## Requirement:
At the line that includes "As a Macro](https://gcc.gnu.org/onlinedocs/gcc/Inline.html)", begin writing out the entries below exactly, and continue through the last line without adding anything.

◆ ◆ ◆ ◆ ◆

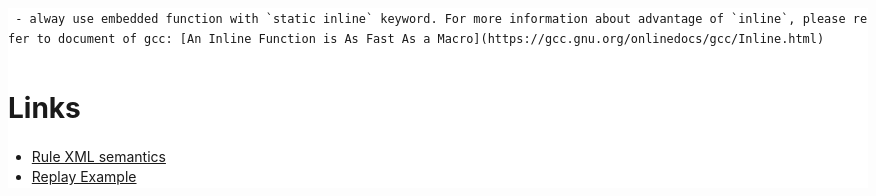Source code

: 	 - alway use embedded function with `static inline` keyword. For more information about advantage of `inline`, please refer to document of gcc: [An Inline Function is As Fast As a Macro](https://gcc.gnu.org/onlinedocs/gcc/Inline.html)

# Links

- [Rule XML semantics](../rule-xml-semantics)
- [Replay Example](../../tutorial/replay-open5gs)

◆ ◆ ◆ ◆ ◆

## Answer below:
: 	 - alway use embedded function with `static inline` keyword. For more information about advantage of `inline`, please refer to document of gcc: [An Inline Function is As Fast As a Macro](https://gcc.gnu.org/onlinedocs/gcc/Inline.html)

# Links

- [Rule XML semantics](../rule-xml-semantics)
- [Replay Example](../../tutorial/replay-open5gs)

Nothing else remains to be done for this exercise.